* What you are asked to do
Only the lines from the start of the data below through the line that contains "5: (144, 209)" are to be copied, exactly and without pictures.

BEGIN Records provided

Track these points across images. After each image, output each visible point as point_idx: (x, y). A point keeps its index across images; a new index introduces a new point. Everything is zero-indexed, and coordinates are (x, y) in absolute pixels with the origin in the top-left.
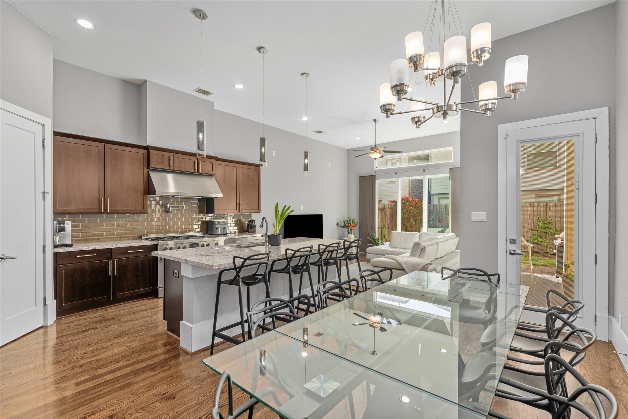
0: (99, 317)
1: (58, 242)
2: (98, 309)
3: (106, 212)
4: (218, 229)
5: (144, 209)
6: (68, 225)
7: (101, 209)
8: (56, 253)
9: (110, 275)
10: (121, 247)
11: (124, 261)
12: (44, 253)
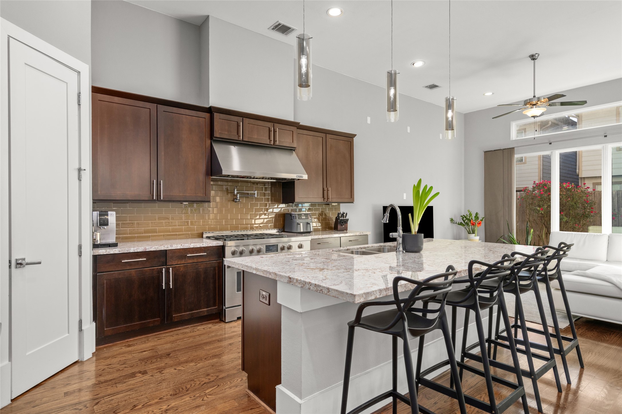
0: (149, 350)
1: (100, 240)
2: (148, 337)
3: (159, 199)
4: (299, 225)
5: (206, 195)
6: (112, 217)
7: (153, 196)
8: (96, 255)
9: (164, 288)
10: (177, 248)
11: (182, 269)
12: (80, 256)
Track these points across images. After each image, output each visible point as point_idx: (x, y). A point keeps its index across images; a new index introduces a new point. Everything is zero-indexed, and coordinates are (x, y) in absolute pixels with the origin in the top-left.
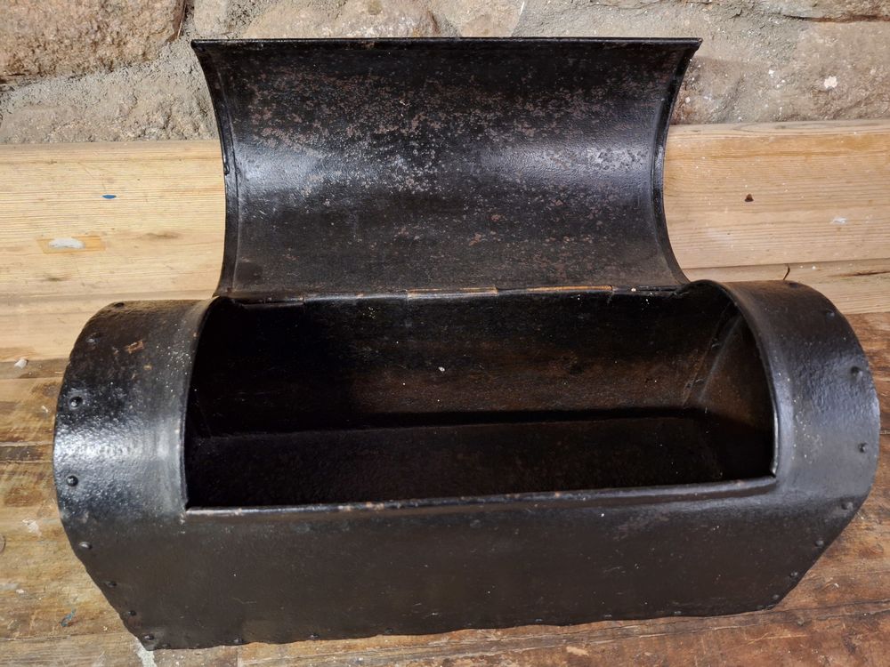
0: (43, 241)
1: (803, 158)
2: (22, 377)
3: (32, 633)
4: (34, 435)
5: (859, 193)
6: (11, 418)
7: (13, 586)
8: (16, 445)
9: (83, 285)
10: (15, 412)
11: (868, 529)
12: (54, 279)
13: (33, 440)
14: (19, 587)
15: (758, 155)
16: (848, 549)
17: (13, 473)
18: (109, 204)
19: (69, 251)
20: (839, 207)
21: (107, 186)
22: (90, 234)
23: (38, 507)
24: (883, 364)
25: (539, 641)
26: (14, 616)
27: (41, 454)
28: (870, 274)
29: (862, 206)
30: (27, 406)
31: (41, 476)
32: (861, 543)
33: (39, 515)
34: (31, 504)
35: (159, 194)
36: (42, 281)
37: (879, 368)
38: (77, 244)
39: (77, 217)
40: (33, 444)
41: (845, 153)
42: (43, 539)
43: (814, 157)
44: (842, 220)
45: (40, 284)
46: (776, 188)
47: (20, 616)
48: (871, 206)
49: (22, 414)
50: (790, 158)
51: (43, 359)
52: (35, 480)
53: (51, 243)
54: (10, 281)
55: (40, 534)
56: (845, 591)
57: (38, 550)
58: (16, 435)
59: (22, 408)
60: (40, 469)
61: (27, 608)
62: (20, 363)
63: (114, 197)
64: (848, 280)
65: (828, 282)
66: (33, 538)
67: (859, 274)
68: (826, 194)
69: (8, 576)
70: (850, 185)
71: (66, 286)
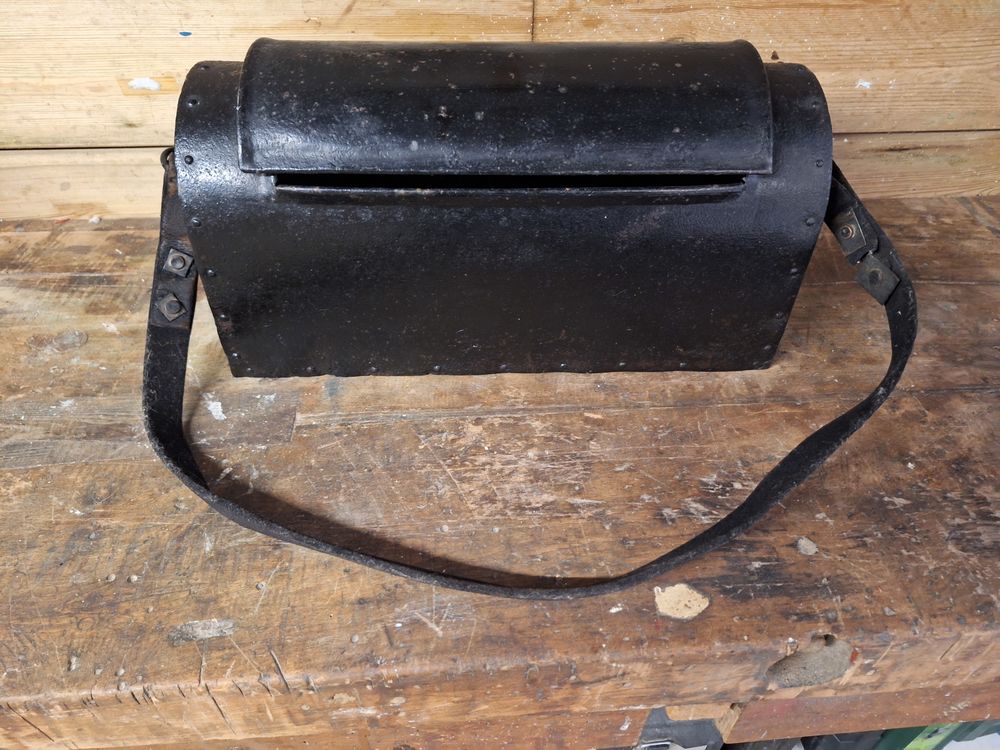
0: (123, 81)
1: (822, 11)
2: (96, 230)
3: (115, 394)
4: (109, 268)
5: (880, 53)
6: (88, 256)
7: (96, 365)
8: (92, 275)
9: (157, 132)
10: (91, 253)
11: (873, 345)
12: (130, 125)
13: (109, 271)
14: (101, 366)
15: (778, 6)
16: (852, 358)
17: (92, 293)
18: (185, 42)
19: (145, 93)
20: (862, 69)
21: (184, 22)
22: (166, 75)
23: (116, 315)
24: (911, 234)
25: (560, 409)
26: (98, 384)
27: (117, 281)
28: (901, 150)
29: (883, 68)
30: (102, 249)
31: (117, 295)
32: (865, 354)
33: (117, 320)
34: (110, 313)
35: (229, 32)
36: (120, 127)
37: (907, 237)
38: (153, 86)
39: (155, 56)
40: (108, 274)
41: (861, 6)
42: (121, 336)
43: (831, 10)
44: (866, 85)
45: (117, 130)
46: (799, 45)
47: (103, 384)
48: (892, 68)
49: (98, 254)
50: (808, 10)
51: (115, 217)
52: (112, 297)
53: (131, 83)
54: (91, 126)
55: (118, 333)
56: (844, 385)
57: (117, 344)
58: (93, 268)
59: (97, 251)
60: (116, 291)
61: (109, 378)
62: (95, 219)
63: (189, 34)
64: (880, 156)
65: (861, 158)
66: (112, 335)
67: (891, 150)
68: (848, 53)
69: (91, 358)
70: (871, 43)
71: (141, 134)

END Records provided

* Response area
Track these points across images. After each image, output each visible point as point_idx: (x, y). A point keeps its index across images; a new index introduces a new point. Everything is zero-indexed, and coordinates are (x, y) in absolute pixels with the origin in the top-left.
0: (99, 317)
1: (58, 242)
2: (98, 309)
3: (106, 212)
4: (218, 229)
5: (144, 209)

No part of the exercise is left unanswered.